4. IVF-PQ: The Billion-Scale Combination
Combine IVF's cluster pruning with PQ's compression. The key insight: PQ is applied to residual vectors (vector - centroid), not the original vectors. Residuals are smaller in magnitude and more uniformly distributed, so PQ works better on them.
IVF-PQ Pipeline
1. k-means → nlist centroids (Voronoi partition)
2. Compute residual = vector - nearest_centroid
3. Train PQ codebooks on residuals
4. Store PQ-encoded residuals in inverted lists
1. Find nearest centroids (nprobe)
2. Compute query_residual = query - centroid
3. ADC search within cluster using residual PQ codes
4. Return top-k across all probed clusters
5. FAISS Index Decision Matrix
| Index | Memory/Vec (768d) | Recall@10 | Best For |
|---|---|---|---|
| Flat | 3,072 B | 100% | Ground truth, <100K vecs |
| IVF-Flat | 3,072 B | 95-99% | Medium datasets, high accuracy |
| IVF-PQ | ~96 B | 85-95% | Billion-scale, memory-constrained |
| IVF-PQ+refine | ~96 B + disk | 95-98% | Best accuracy/memory tradeoff |
| HNSW (Ch 6.5) | ~3,500 B | 98-99% | High recall, RAM available |
Key Takeaways
Brute Force Is Exact but Unscalable
O(N×d) per query: fine for <100K vectors, borderline at 100K, and completely unusable above 1M. At 1B vectors with 768 dims, a single query takes ~768 seconds.
IVF: Partition → Search Subsets
K-means splits the vector space into Voronoi cells. At query time, only search nprobe cells out of nlist total → ~100x speedup. The boundary problem (nearest neighbor in adjacent cell) is mitigated by increasing nprobe.
PQ: 32x Compression via Subspace Quantization
Split 768-dim vector into 96 sub-vectors of 8 dims each. Learn 256 centroids per sub-space. Replace each sub-vector with a 1-byte centroid ID. Result: 3072 bytes → 96 bytes.

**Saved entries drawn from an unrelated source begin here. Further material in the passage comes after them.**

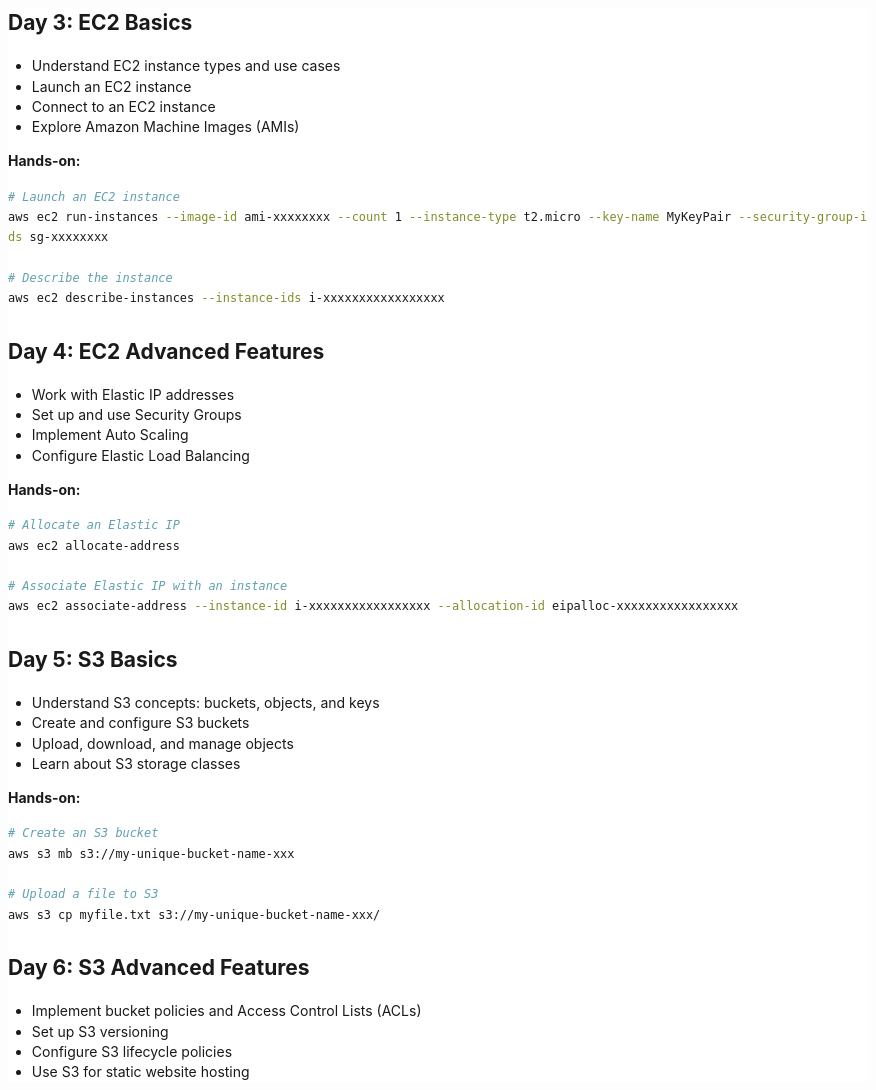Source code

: ## Day 3: EC2 Basics
- Understand EC2 instance types and use cases
- Launch an EC2 instance
- Connect to an EC2 instance
- Explore Amazon Machine Images (AMIs)

**Hands-on:**
```bash
# Launch an EC2 instance
aws ec2 run-instances --image-id ami-xxxxxxxx --count 1 --instance-type t2.micro --key-name MyKeyPair --security-group-ids sg-xxxxxxxx

# Describe the instance
aws ec2 describe-instances --instance-ids i-xxxxxxxxxxxxxxxxx
```

## Day 4: EC2 Advanced Features
- Work with Elastic IP addresses
- Set up and use Security Groups
- Implement Auto Scaling
- Configure Elastic Load Balancing

**Hands-on:**
```bash
# Allocate an Elastic IP
aws ec2 allocate-address

# Associate Elastic IP with an instance
aws ec2 associate-address --instance-id i-xxxxxxxxxxxxxxxxx --allocation-id eipalloc-xxxxxxxxxxxxxxxxx
```

## Day 5: S3 Basics
- Understand S3 concepts: buckets, objects, and keys
- Create and configure S3 buckets
- Upload, download, and manage objects
- Learn about S3 storage classes

**Hands-on:**
```bash
# Create an S3 bucket
aws s3 mb s3://my-unique-bucket-name-xxx

# Upload a file to S3
aws s3 cp myfile.txt s3://my-unique-bucket-name-xxx/
```

## Day 6: S3 Advanced Features
- Implement bucket policies and Access Control Lists (ACLs)
- Set up S3 versioning
- Configure S3 lifecycle policies
- Use S3 for static website hosting
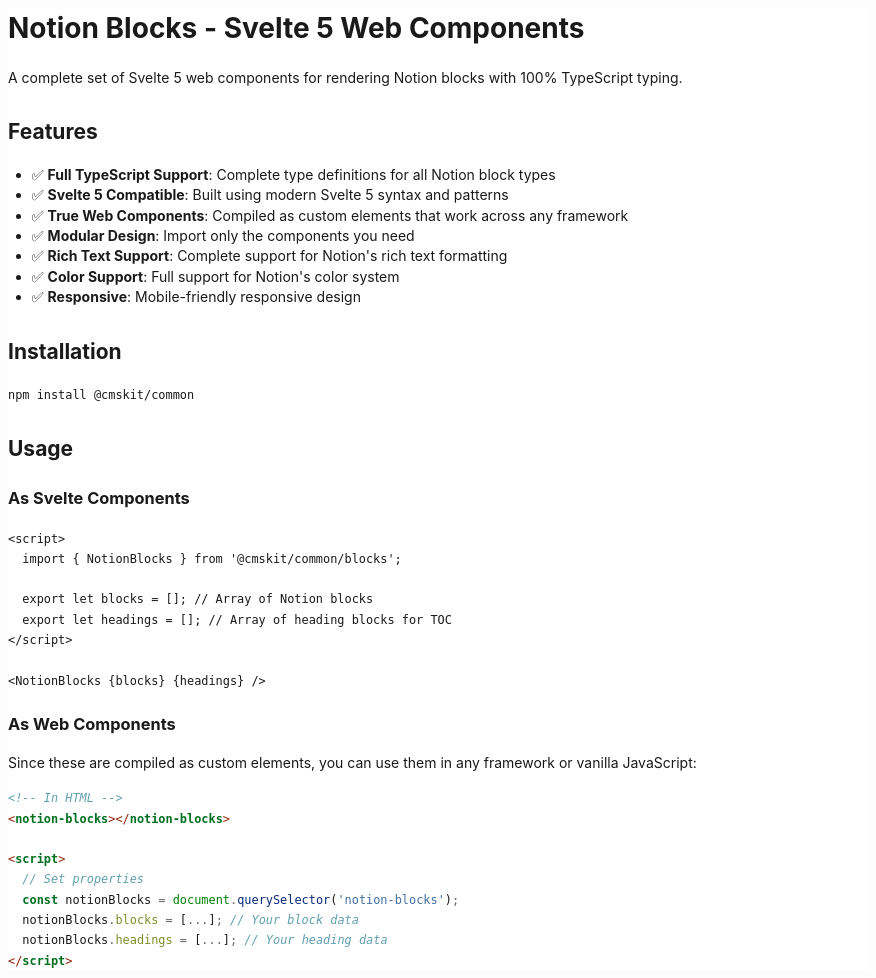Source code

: # Notion Blocks - Svelte 5 Web Components

A complete set of Svelte 5 web components for rendering Notion blocks with 100% TypeScript typing.

## Features

- ✅ **Full TypeScript Support**: Complete type definitions for all Notion block types
- ✅ **Svelte 5 Compatible**: Built using modern Svelte 5 syntax and patterns
- ✅ **True Web Components**: Compiled as custom elements that work across any framework
- ✅ **Modular Design**: Import only the components you need
- ✅ **Rich Text Support**: Complete support for Notion's rich text formatting
- ✅ **Color Support**: Full support for Notion's color system
- ✅ **Responsive**: Mobile-friendly responsive design

## Installation

```bash
npm install @cmskit/common
```

## Usage

### As Svelte Components

```svelte
<script>
  import { NotionBlocks } from '@cmskit/common/blocks';
  
  export let blocks = []; // Array of Notion blocks
  export let headings = []; // Array of heading blocks for TOC
</script>

<NotionBlocks {blocks} {headings} />
```

### As Web Components

Since these are compiled as custom elements, you can use them in any framework or vanilla JavaScript:

```html
<!-- In HTML -->
<notion-blocks></notion-blocks>

<script>
  // Set properties
  const notionBlocks = document.querySelector('notion-blocks');
  notionBlocks.blocks = [...]; // Your block data
  notionBlocks.headings = [...]; // Your heading data
</script>
```
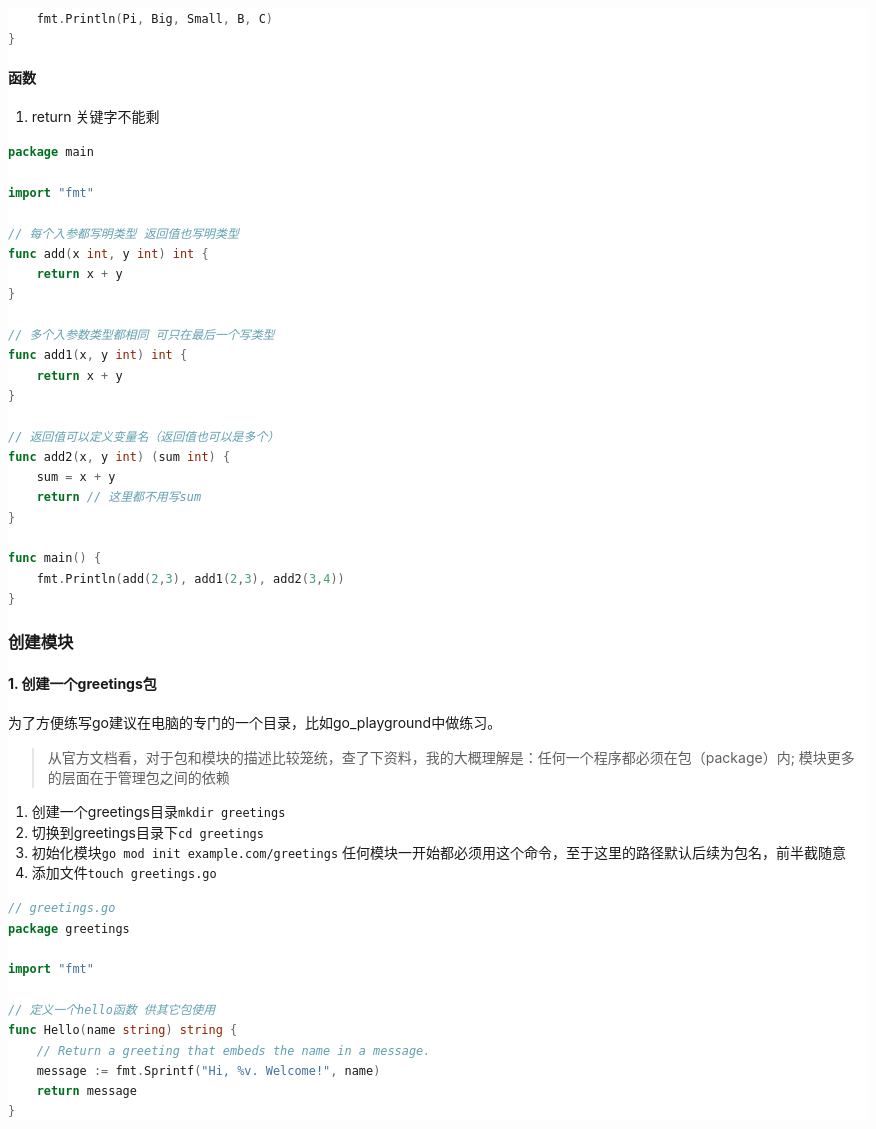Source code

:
 ```go
	fmt.Println(Pi, Big, Small, B, C)
}
```

#### 函数
1. return 关键字不能剩
```go
package main

import "fmt"

// 每个入参都写明类型 返回值也写明类型
func add(x int, y int) int {
	return x + y
}

// 多个入参数类型都相同 可只在最后一个写类型
func add1(x, y int) int {
	return x + y
}

// 返回值可以定义变量名（返回值也可以是多个）
func add2(x, y int) (sum int) {
	sum = x + y
	return // 这里都不用写sum
}

func main() {
	fmt.Println(add(2,3), add1(2,3), add2(3,4))
}
```

### 创建模块
#### 1. 创建一个greetings包
为了方便练写go建议在电脑的专门的一个目录，比如go_playground中做练习。

> 从官方文档看，对于包和模块的描述比较笼统，查了下资料，我的大概理解是：任何一个程序都必须在包（package）内;
> 模块更多的层面在于管理包之间的依赖
1. 创建一个greetings目录`mkdir greetings`
2. 切换到greetings目录下`cd greetings`
3. 初始化模块`go mod init example.com/greetings` 任何模块一开始都必须用这个命令，至于这里的路径默认后续为包名，前半截随意
4. 添加文件`touch greetings.go`

```go
// greetings.go
package greetings

import "fmt"

// 定义一个hello函数 供其它包使用
func Hello(name string) string {
    // Return a greeting that embeds the name in a message.
    message := fmt.Sprintf("Hi, %v. Welcome!", name)
    return message
}
```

ADC Is Always Preferred over SDC
Asymmetric distance computation keeps the query at full float32 precision and only quantizes database vectors. The accuracy gain over SDC (both quantized) is significant and the per-query table computation is negligible.
IVF-PQ: The Billion-Scale Default
Combine IVF cluster pruning + PQ compression. Key: PQ is applied to residual vectors (vector - centroid), not originals. Residuals are smaller and more uniform → PQ works better. FAISS makes this production-ready.